* **TEXT SEGMENT**
=== Begin Enclosure ===

Gender plays an important role in determining:
· a person’s risk of exposure to environments and products that might be unhealthy (e.g. smoking tobacco or drinking alcohol, or occupations that involve driving and exposure to pollution),
· response to disease (e.g. patterns and timing of health service use),
· pathways of care within the health system including who can access services (testing, diagnosis, treatment), and the level and quality of care that a person receives in the health system
· whether health and social care workers at various levels are more likely to be one gender or another (e.g. in many countries nursing staff and social care staff are more likely to be female, while ambulance drivers, hospital security staff, orderlies etc are more likely to be male).
At this point in the pandemic, we are unable to provide a clear answer to the question of how much sex and/or gender are influencing the health outcomes of people diagnosed with COVID-19.
However, experience and evidence thus far tell us that both sex and gender are important drivers of risk and response to infection and disease. For example, even in the case of ACE2 (the enzyme that helps the virus enter the body’s cells), there are generally more ACE2 receptors in the heart cells of someone with pre-existing heart disease. And heart disease itself is associated with gender. In many societies today it is men who are more likely to suffer from heart disease and chronic lung disease as they are more frequently smokers, drinkers or working in occupations that expose them to risk of air pollution (see Figures below).
Other gender-based drivers of inequality may include men’s generally lower use of health services, including preventive health services – which might mean that men are further along in their illness before they seek care, for example. In the case of ebola, men typically presented at hospital 12 hours later in the course of the disease than women did – and men’s death rate was higher.
Additional social and structural inequalities are also likely to be playing a role in driving COVID-19 outcomes – and there is a need for more data that takes other inequalities such as ethnicity, geography, disability, socioeconomic status, etc, into account.
In short, understanding the relationship between sex, gender and COVID-19 means recognising the role that both biology and social factors play a role in the risk of infection and disease, clinical presentation and severity of outcomes both at individual and population levels.
GH5050 seeks to understand the role that gender is playing in the COVID-19 epidemic, and the best place to start is with the evidence from sex-disaggregated data.

=== End Enclosure ===

* **DATA FOR ANALYSIS**
=== Begin Enclosure ===

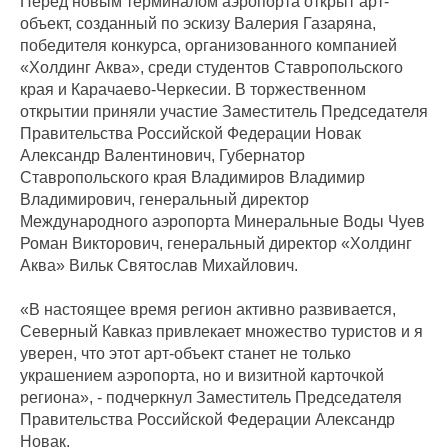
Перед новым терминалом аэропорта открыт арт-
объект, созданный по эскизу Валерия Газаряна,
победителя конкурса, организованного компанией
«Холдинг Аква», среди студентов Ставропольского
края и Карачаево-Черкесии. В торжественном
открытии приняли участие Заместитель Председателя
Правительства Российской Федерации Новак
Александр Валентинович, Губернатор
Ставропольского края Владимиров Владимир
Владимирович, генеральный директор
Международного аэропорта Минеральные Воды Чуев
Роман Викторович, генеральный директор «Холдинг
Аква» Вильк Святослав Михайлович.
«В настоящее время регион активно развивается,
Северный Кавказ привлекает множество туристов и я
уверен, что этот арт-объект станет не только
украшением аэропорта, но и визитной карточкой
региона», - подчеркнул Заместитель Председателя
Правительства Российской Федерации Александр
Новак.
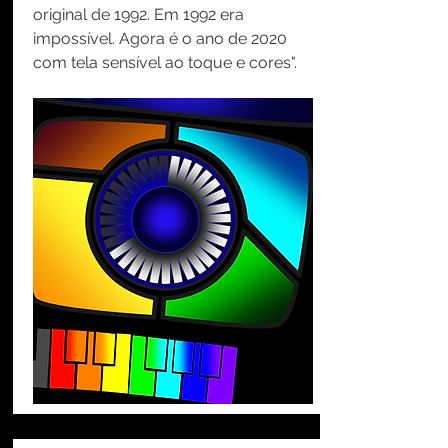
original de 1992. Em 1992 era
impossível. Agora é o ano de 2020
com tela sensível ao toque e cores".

=== End Enclosure ===
=== Begin Enclosure ===

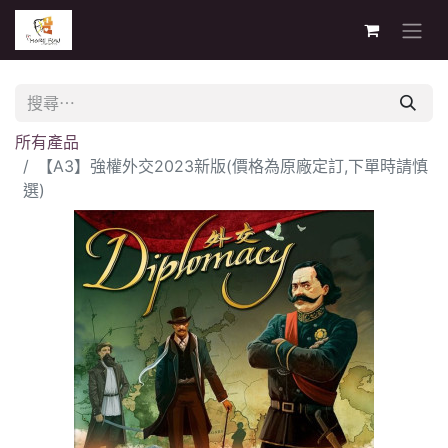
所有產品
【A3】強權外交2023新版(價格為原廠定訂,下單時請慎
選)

=== End Enclosure ===
=== Begin Enclosure ===

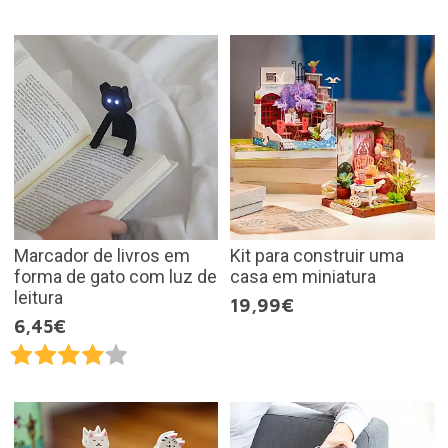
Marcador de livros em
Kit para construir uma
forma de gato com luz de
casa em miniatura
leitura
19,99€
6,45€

=== End Enclosure ===

Please decide whether each statement agrees with the text on gender and COVID-19, answering yes or no and quoting the deciding words of the text. 1. In the case of ebola, men came to hospital later in the disease than women. 2. The text gives a clear answer on how much sex and gender influence the health outcomes of people diagnosed with COVID-19. 3. ACE2 is described as the enzyme that helps the virus enter the body's cells.

1. Yes: "men typically presented at hospital 12 hours later in the course of the disease than women did"
2. No: "we are unable to provide a clear answer to the question of how much sex and/or gender are influencing the health outcomes of people diagnosed with COVID-19"
3. Yes: "ACE2 (the enzyme that helps the virus enter the body’s cells)"